Seguire le rigide (e folli) regole di un imam che ti conduce verso la radicalizzazione o essere libero di vivere senza doversi sentire incolpa di dare la mano a una donna o di non praticare la preghiera proprio nell'ora esatta?

Il destino di Ahmed, anzi di Le Jeune Ahmed (questo il titolo originale, nella versione italiana L'età giovane), è al bivio tra gli ideali di purezza professati dal suo imam e i richiami alla vita.

Presentato ad Alice nella città, il film dei fratelli Dardenne ha vinto il premio miglior regia allo scorso festival di Cannes e uscirà in sala il 31 ottobre distribuito da Bim.

"Non abbiamo scelto di trattare il tema della radicalizzazione, ma ci siamo interessati ad osservare un giovane personaggio e a capire come possa deradicalizzarsi. Il motore di questa storia sono stati gli attentati in Belgio, Tunisia e Marocco", dicono i due registi belgi.

Gran parte della storia è infatti ambientata in un centro dove vari operatori del settore dalla psicologa all'assistente sociale fino al giudice fanno di tutto per aiutare questo ragazzo. Ma al di fuori c'è anche la mamma e la sua maestra che cercano in ogni modo di rinsavirlo dai dettami estremisti praticati dall'imam che lui segue.
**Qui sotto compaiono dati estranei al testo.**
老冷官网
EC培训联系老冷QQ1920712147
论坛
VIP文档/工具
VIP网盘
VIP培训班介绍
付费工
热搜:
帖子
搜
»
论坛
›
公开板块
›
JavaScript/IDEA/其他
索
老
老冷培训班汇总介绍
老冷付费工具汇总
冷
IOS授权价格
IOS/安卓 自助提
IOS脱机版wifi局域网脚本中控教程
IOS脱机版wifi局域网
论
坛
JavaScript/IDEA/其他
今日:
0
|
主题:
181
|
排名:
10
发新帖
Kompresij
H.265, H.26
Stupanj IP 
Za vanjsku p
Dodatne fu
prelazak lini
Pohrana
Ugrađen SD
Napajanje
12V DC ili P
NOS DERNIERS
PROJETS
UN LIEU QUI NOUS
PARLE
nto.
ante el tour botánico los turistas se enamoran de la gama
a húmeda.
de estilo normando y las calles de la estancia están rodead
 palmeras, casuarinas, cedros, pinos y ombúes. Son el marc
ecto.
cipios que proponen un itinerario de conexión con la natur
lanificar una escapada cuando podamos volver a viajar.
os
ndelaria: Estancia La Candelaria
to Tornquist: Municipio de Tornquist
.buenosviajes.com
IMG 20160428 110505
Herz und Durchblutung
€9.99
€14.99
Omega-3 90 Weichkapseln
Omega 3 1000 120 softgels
"Lui è circondato da persone che  cercano di scalfire e ad entrare in comunicazione con il suo nocciolo duro e misterioso. Eppure lui resiste. Malgrado l'atteggiamento benevolo e accogliente da parte di tutti quelli che lo circondano- spiegano-. Ha una famiglia che considera impura perché tale la considera l'imam: un fratello che preferisce andare a giocare a calcio piuttosto che pregare e una madre che ogni tanto beve e questo per la sua religione è impensabile. Ha fatto questa scelta senza un motivo apparente. Una scelta che però deriva da ragioni profonde. Di fatto è un ragazzo pronto ad uccidere la sua professoressa in nome dei suoi convincimenti religiosi".

Dietro c'è stato da parte dei fratelli Dardenne un grande lavoro di ricerca sui metodi con i quali si cerca di dericalizzare i giovani. Siete ottimisti su questa possibilità o no?
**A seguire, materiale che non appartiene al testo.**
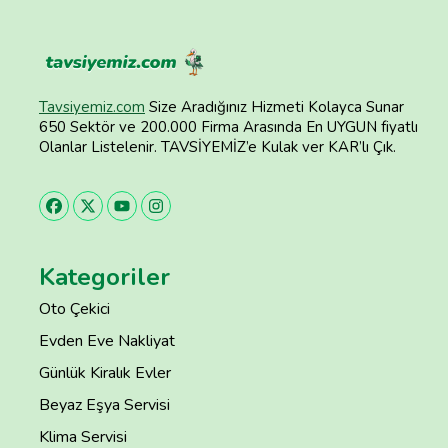
Tavsiyemiz.com
Size Aradığınız Hizmeti Kolayca Sunar
650 Sektör ve 200.000 Firma Arasında En UYGUN fiyatlı
Olanlar Listelenir. TAVSİYEMİZ’e Kulak ver KAR’lı Çık.
Kategoriler
Oto Çekici
Evden Eve Nakliyat
Günlük Kiralık Evler
Beyaz Eşya Servisi
Klima Servisi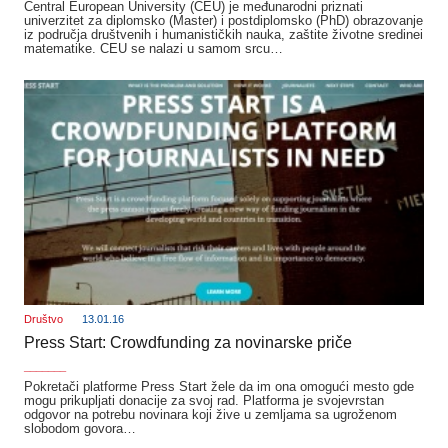
Central European University (CEU) je međunarodni priznati
univerzitet za diplomsko (Master) i postdiplomsko (PhD) obrazovanje
iz područja društvenih i humanističkih nauka, zaštite životne sredinei
matematike. CEU se nalazi u samom srcu…
Društvo
13.01.16
Press Start: Crowdfunding za novinarske priče
_______
Pokretači platforme Press Start žele da im ona omogući mesto gde
mogu prikupljati donacije za svoj rad. Platforma je svojevrstan
odgovor na potrebu novinara koji žive u zemljama sa ugroženom
slobodom govora…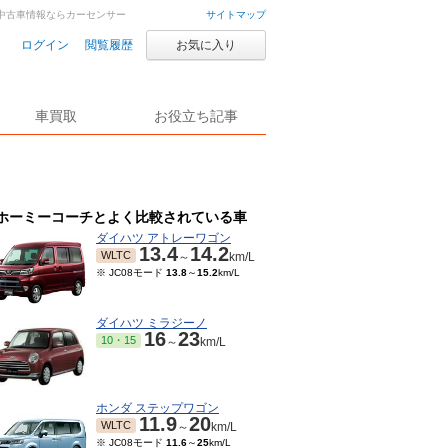
車・中古車情報ならカーセンサー
サイトマップ
ログイン
閲覧履歴
お気に入り
車買取
お役立ち記事
ホーミーコーチとよく比較されている車
ダイハツ アトレーワゴン
13.4
14.2
WLTC
～
km/L
※ JC08モード
13.8
～
15.2
km/L
ダイハツ ミラジーノ
16
23
10・15
～
km/L
ホンダ ステップワゴン
11.9
20
WLTC
～
km/L
※ JC08モード
11.6
～
25
km/L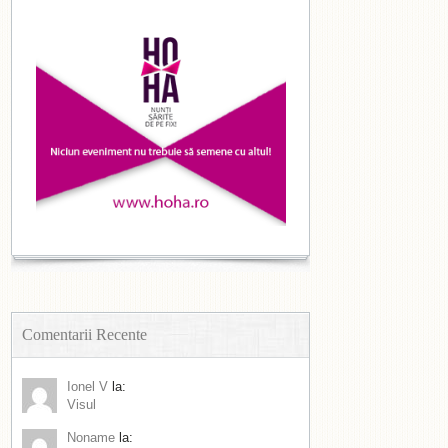
Comentarii Recente
Ionel V
la:
Visul
Noname
la: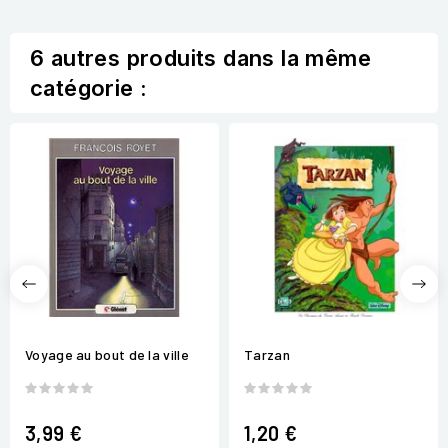
6 autres produits dans la même
catégorie :
Voyage au bout de la ville
Tarzan
3,99 €
1,20 €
"Non possiamo dare una risposta a questa domanda perché sarebbe pretenzioso e arrogante da parte nostra. Ci sono professionisti che fanno questo lavoro e che potrebbero rispondere su questo argomento".

Protagonista assoluto del film è appunto il giovane Ahmed interpretato da Idir Ben Addi. "All'inizio avevamo ipotizzato di dare la parte a uno più grande, ma poi abbiamo scelto un ragazzino tra l'infanzia e l'adolescenza proprio per farlo muovere verso la deradicalizzazione. Lo abbiamo selezionato dopo aver visto più o meno 120-150ragazzini. Ci è sembrato la persona più giusta in grado di portare sulle sue spalle il personaggio di Ahmed: aveva talento, senso del ritmo, un volto e un corpo di un ragazzino che non ha le stigmate della violenza, al contrario sembra un piccolo intellettuale".

La storia è comunque quella di una serie di tentativi infruttuosi compiuti da vari personaggi per dissuadere il giovane fanatico Ahmed. La società belga davvero è così accogliente e poco respingente verso queste situazioni?

"Il cinema non è la realtà. E lo spettatore si posiziona in qualche modo a metà strada, guardando la società attraverso un film. Tutto ruota intorno al quesito: esiste la possibilità di uscire dalla radicalizzazione o no? L'adolescenza è una fascia d'età che sta nel mezzo tra purezza e impurezza". 

Persino Youssouf, l'imam della moschea integralista, il seduttore che ha captato l'energia degli ideali adolescenziali per canalizzarla e metterla al servizio della purezza e dell'odio nei confronti dell'impurità, persino lui, il precettore, rimane sorpreso dalla determinazione del suo discepolo.

Ma quanto è importante il ruolo di questi imam che talvolta sono dei cattivi maestri. 

"In Belgio ci sono molti di questi imam che vengono dall'Arabia Saudita e hanno una posizione estremista nell'interpretazione del Corano e cercano di trasmetterla ai ragazzi. Alcuni dicono che la società occidentale è l'Inferno. Un mio amico per esempio ha dovuto ritirare suo figlio di dieci anni dal corso di lingua araba in Moschea. Va detto che c'è anche una presa di coscienza da parte di imam non radicali e molti di questi in Belgio si esprimono in modo chiaro contro il fanatismo".